** Exercise passage **

And lastly, remember that to sort by a column, use the sort_values
method. Like most DataFrame and Series methods, sort_values
returns a new DataFrame, and doesn't modify the original.
# Note that the index is no longer 0, 1, 2, ...!
dogs.sort_values('height', ascending=False)
breed | kind | lifetime_cost | longevity | size | weight | height | |
---|---|---|---|---|---|---|---|
41 | Mastiff | working | 13581.0 | 6.50 | large | 175.0 | 30.0 |
36 | Borzoi | hound | 16176.0 | 9.08 | large | 82.5 | 28.0 |
34 | Newfoundland | working | 19351.0 | 9.32 | large | 125.0 | 27.0 |
... | ... | ... | ... | ... | ... | ... | ... |
29 | Dandie Dinmont Terrier | terrier | 21633.0 | 12.17 | small | 21.0 | 9.0 |
14 | Maltese | toy | 19084.0 | 12.25 | small | 5.0 | 9.0 |
8 | Chihuahua | toy | 26250.0 | 16.50 | small | 5.5 | 5.0 |
43 rows × 7 columns
# This sorts by 'height',
# then breaks ties by 'longevity'.

** Dataset content **
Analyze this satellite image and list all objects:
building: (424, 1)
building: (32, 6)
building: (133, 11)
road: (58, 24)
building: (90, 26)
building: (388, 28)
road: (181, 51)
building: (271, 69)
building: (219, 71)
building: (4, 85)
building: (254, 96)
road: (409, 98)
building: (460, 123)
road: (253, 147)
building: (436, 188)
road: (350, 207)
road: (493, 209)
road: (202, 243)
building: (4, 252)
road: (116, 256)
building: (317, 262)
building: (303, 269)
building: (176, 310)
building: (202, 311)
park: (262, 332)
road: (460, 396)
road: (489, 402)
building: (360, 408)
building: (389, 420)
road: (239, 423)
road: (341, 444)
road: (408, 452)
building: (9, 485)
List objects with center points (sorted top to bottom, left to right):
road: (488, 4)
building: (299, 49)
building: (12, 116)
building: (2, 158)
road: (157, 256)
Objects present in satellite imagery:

--

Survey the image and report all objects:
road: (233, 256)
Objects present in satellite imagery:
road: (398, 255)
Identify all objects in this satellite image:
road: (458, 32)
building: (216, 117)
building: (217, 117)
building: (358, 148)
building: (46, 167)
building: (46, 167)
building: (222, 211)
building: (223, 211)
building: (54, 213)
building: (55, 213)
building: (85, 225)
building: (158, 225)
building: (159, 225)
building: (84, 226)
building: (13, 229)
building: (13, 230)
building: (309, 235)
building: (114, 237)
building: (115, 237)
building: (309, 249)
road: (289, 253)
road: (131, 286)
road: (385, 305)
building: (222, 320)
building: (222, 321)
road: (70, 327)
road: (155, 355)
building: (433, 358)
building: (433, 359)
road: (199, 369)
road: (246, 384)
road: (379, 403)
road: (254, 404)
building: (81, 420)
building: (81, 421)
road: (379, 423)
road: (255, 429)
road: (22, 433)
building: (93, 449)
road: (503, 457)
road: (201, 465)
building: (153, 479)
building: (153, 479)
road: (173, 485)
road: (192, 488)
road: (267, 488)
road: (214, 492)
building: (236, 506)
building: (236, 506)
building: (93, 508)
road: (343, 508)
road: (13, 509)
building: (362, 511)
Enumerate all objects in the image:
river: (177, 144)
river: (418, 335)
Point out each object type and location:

** Goal of the exercise **
Copy out everything in the pandas sorting passage from "# Note that" down to "ties by 'longevity'.", renaming "height" to "stature" wherever it occurs.

** Response box **
# Note that the index is no longer 0, 1, 2, ...!
dogs.sort_values('stature', ascending=False)
breed | kind | lifetime_cost | longevity | size | weight | stature | |
---|---|---|---|---|---|---|---|
41 | Mastiff | working | 13581.0 | 6.50 | large | 175.0 | 30.0 |
36 | Borzoi | hound | 16176.0 | 9.08 | large | 82.5 | 28.0 |
34 | Newfoundland | working | 19351.0 | 9.32 | large | 125.0 | 27.0 |
... | ... | ... | ... | ... | ... | ... | ... |
29 | Dandie Dinmont Terrier | terrier | 21633.0 | 12.17 | small | 21.0 | 9.0 |
14 | Maltese | toy | 19084.0 | 12.25 | small | 5.0 | 9.0 |
8 | Chihuahua | toy | 26250.0 | 16.50 | small | 5.5 | 5.0 |
43 rows × 7 columns
# This sorts by 'stature',
# then breaks ties by 'longevity'.